Hubble spots fourth moon of Pluto

 

The Hubble Space Telescope has been looking at the twin dwarf planet system of Pluto and Charon ahead of Nasa’s New Horizons mission expected arrival in the neighbourhood in 2015.  They’ve already mapped the surface of Pluto, to an extent, and now they’ve spotted a fourth moon in the system– if you count the dwarf planet Charon as a moon of Pluto, that is.  The new moon has been designated “S/2011 P1” or “P4” until a permanent name is chosen.  [All images credit: NASA, ESA, and M. Showalter (SETI Institute)]

From the Hubble site press release

The new moon is located between the orbits of Nix and Hydra, which Hubble discovered in 2005. Charon was discovered in 1978 at the U.S. Naval Observatory and first resolved using Hubble in 1990 as a separate body from Pluto.

The dwarf planet’s entire moon system is believed to have formed by a collision between Pluto and another planet-sized body early in the history of the solar system. The smashup flung material into orbit around Pluto, which then coalesced into the family of satellites now seen.

Lunar rocks returned to Earth from the Apollo missions led to the theory that our Moon was the result of a similar collision between Earth and a Mars-sized body 4.4 billion years ago. Scientists believe material blasted off Pluto’s moons by micrometeoroid impacts may form rings around the dwarf planet, but the Hubble photographs have not detected any so far.

 

 

Here’s the associated text for the above image

These two images, taken about a week apart by NASA’s Hubble Space Telescope, show four moons orbiting the distant, icy dwarf planet Pluto. The green circle in both snapshots marks the newly discovered moon, temporarily dubbed P4, found by Hubble in June.
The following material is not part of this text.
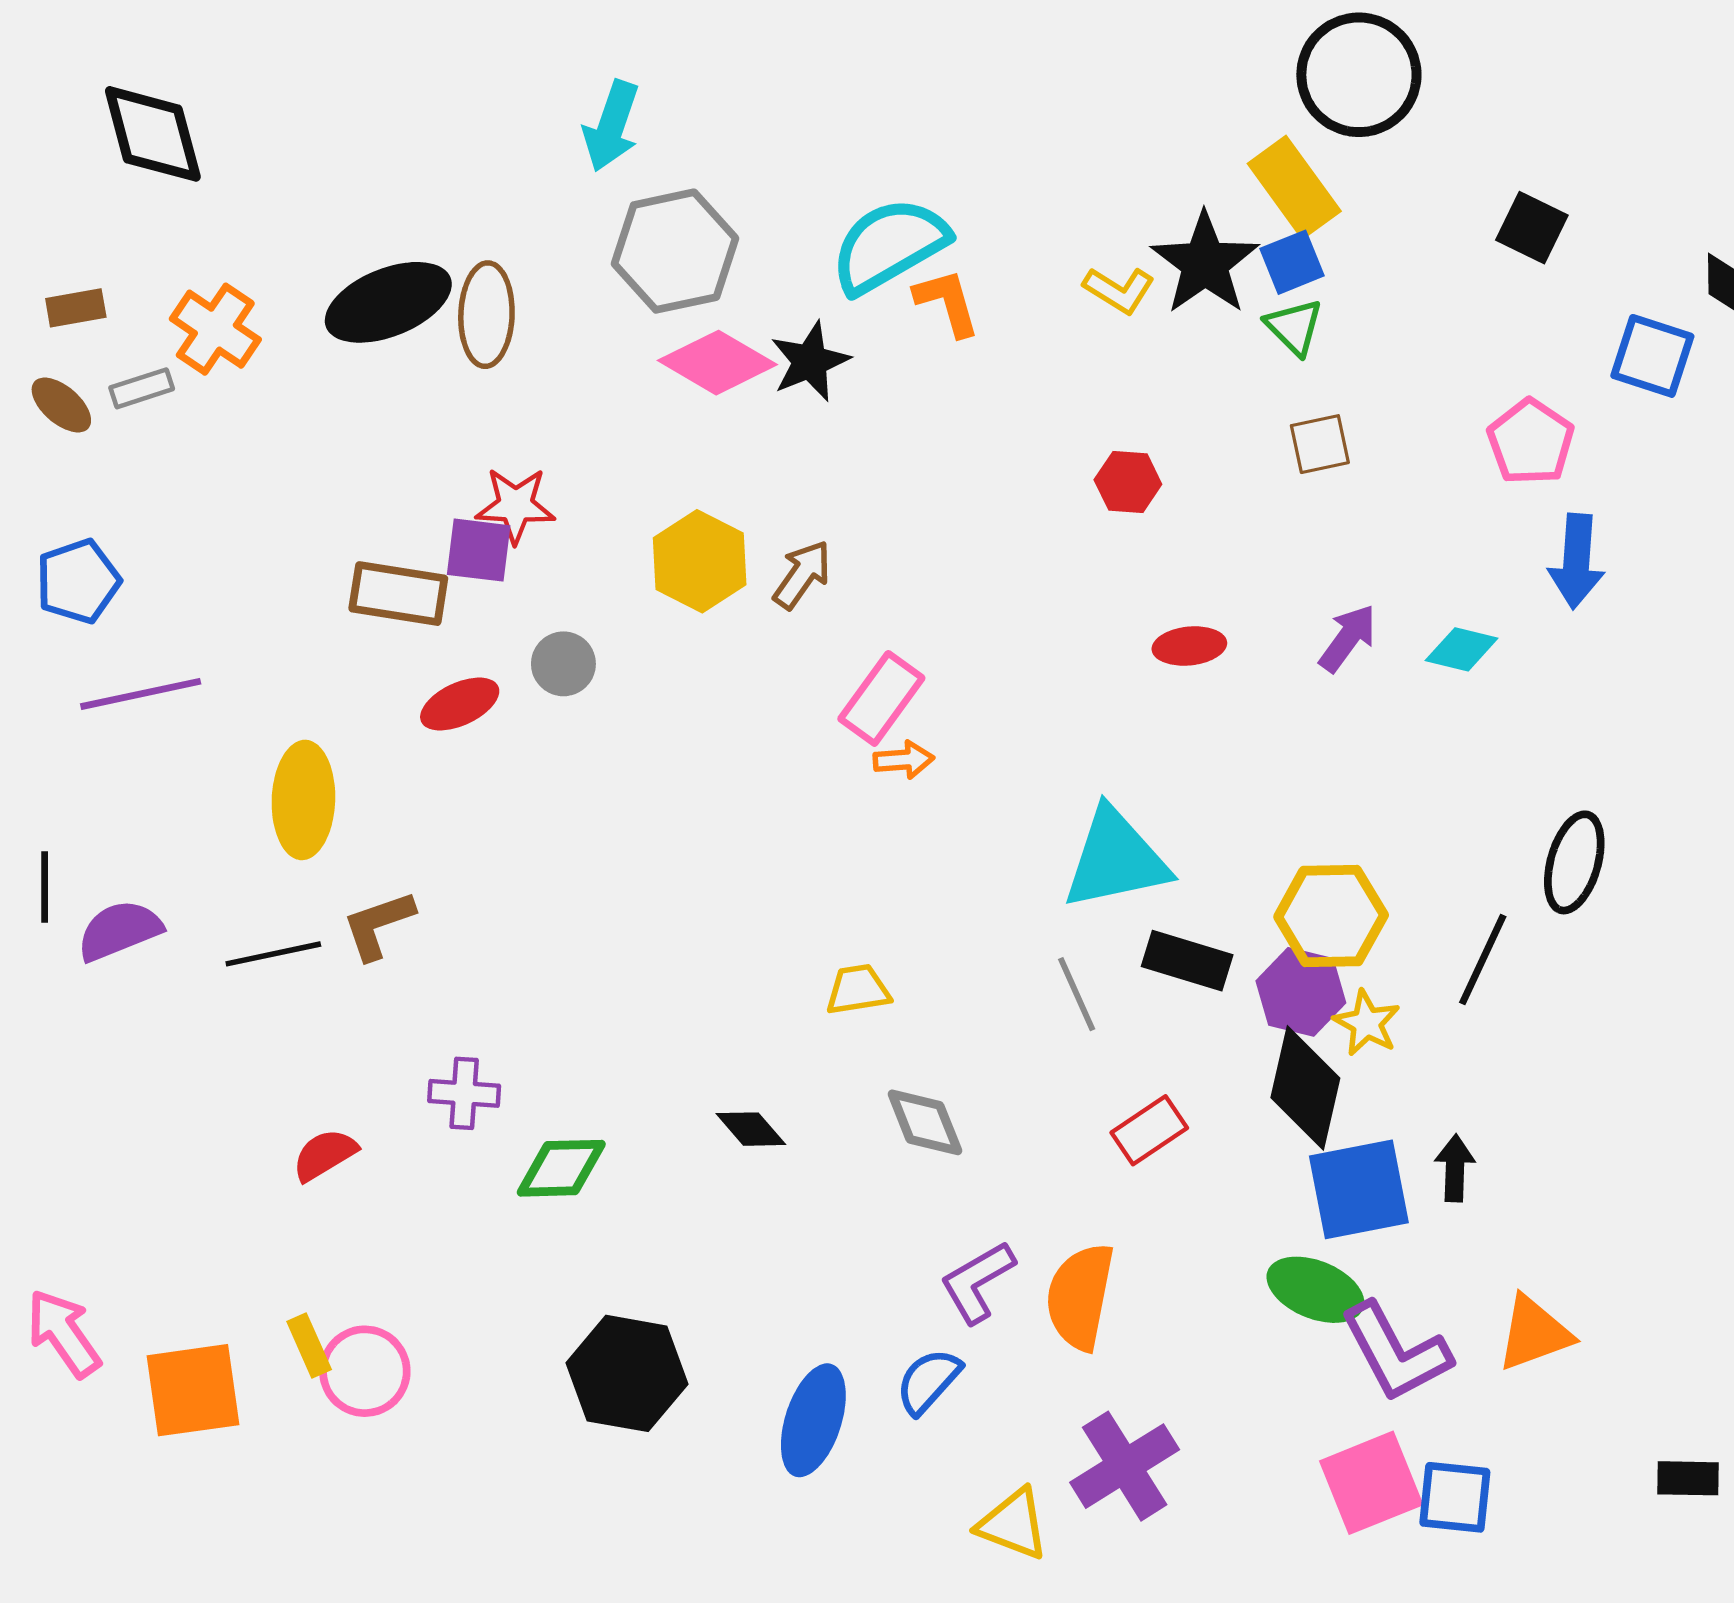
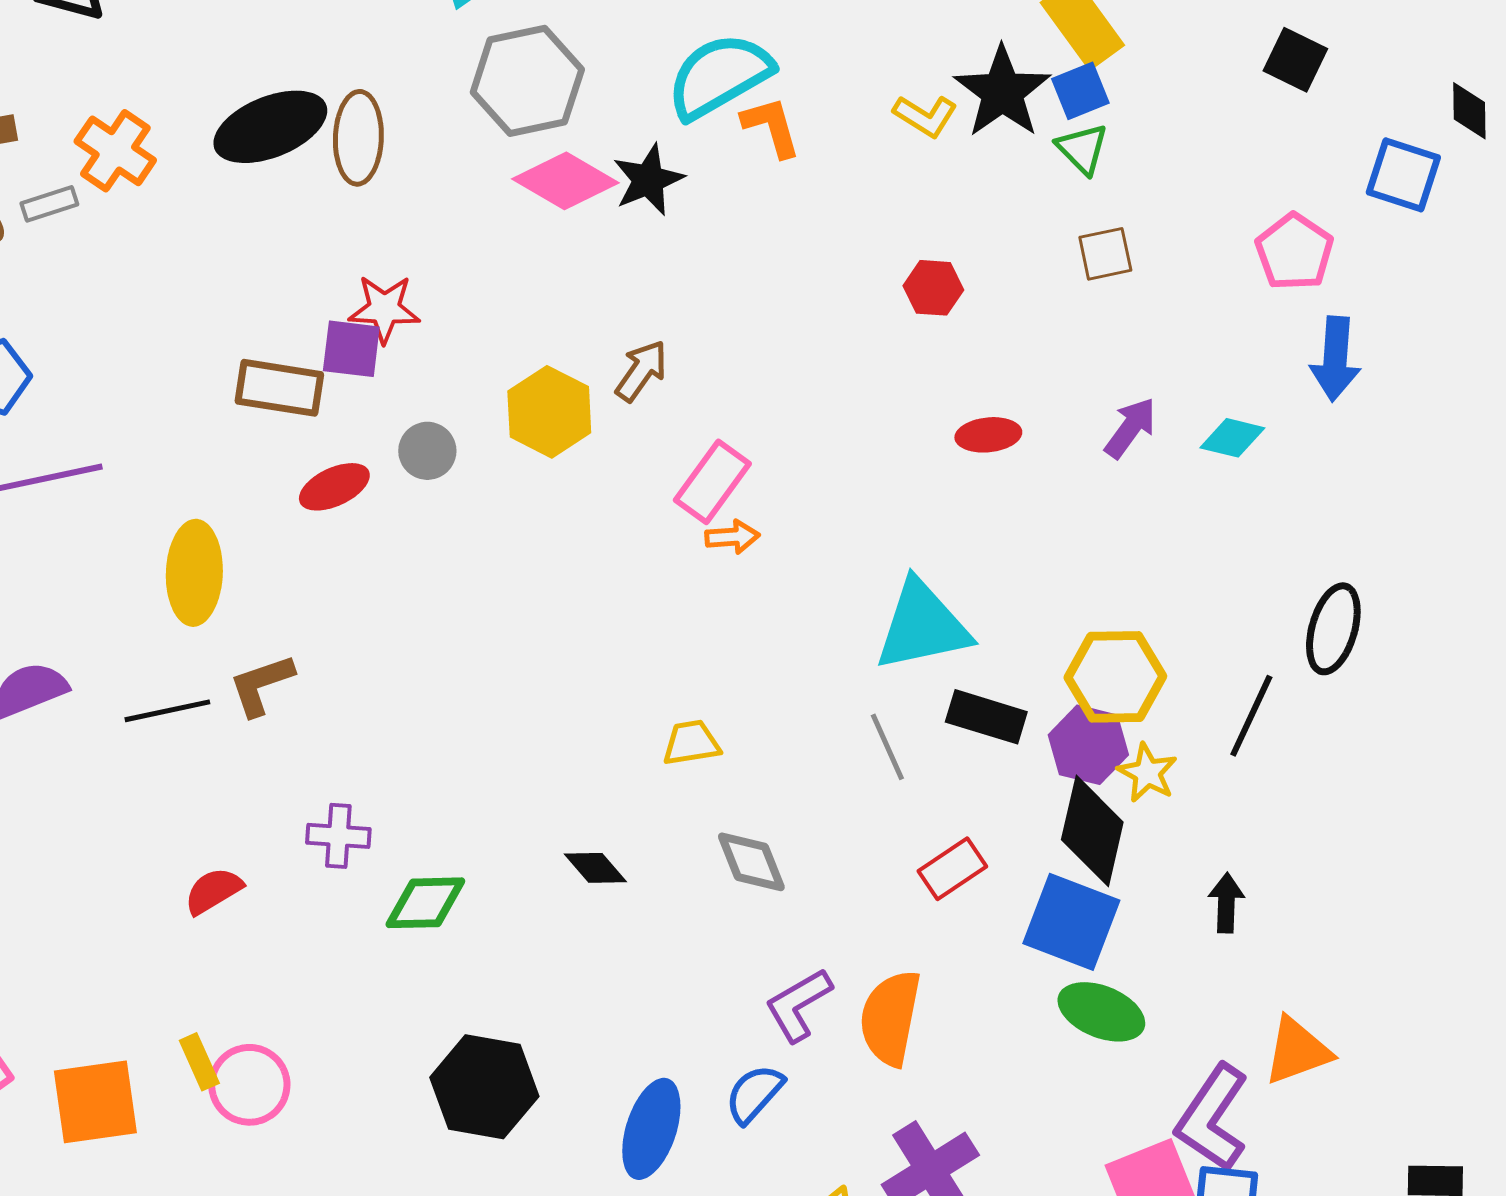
yellow hexagon: (700, 561) -> (549, 412), moved
blue square: (1359, 1189) -> (1071, 922), moved, turned 32
purple L-shape: (1396, 1352) -> (1212, 1118), moved, turned 62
P4 is the smallest moon yet found around Pluto, with an estimated diameter of 8 to 21 miles (13 to 34 km). By comparison, Pluto’s largest moon Charon is 746 miles (1,200 km) across. Nix and Hydra are roughly 20 to 70 miles (32 to 113 km) wide.

The new moon lies between the orbits of Nix and Hydra, two satellites discovered by Hubble in 2005. It completes an orbit around Pluto roughly every 31 days.

The moon was first seen in a photo taken with Hubble’s Wide Field Camera 3 on June 28, 2011. The sighting was confirmed in follow-up Hubble observations taken July 3 and July 18.

P4, Nix, and Hydra are so small and so faint that scientists combined short and long exposures to create this image of Pluto and its entire moon system. The speckled background is camera “noise” produced during the long exposures. The linear features are imaging artifacts.

The tiny satellite was uncovered in a Hubble survey to search for rings around the frigid dwarf planet. The observations will help NASA’s New Horizons mission, scheduled to fly through the Pluto system in 2015.

Here’s the Hubble image of the Pluto system taken on 28 June 2011

 

And the corresponding image from 3 July 2011

By way of comparison the proto planet, Vesta, where Dawn is orbiting, is around 530km wide.

And an illustration of the known moons’ relative orbits at Pluto [Image credit: NASA, ESA, and A. Feild (STScI)]

 

This illustration shows the relative orbits of Pluto’s moons: Charon, Nix, P4, and Hydra. The orbits are nearly circular and tilted to our line of sight, so they appear elongated.

As the New Horizons mission press release notes

Aside from giving the New Horizons team something to plan for and look forward to, the discovery offers a peek into Pluto’s violent past. “The discovery of this moon reinforces the idea that the Pluto system was formed during a massive collision 4.6 billion years ago,” says Weaver. “The smaller satellites, including this one, probably came together in the resulting debris disk.”

This discovery also suggests other small bodies may lurk in the Pluto system – and, if so, New Horizons should root them out when it flies by. But more “targets” might not be the best thing for the mission.“The discovery of P4 is exciting, but it also raises the possibility that our New Horizons spacecraft may enter a more hostile environment than we previously imagined,” says Glen Fountain, New Horizons project manager from APL.

“We don’t want our spacecraft running into any debris that’s still hanging around from the massive collision that spawned the formation of Pluto’s smaller satellites,” adds Stern. “For this reason we’re going to look with New Horizons, and even before we get there, we’ll be looking with Hubble and other tools, we hope.”

Indeed. 

And who knows what the James Webb Space Telescope will see?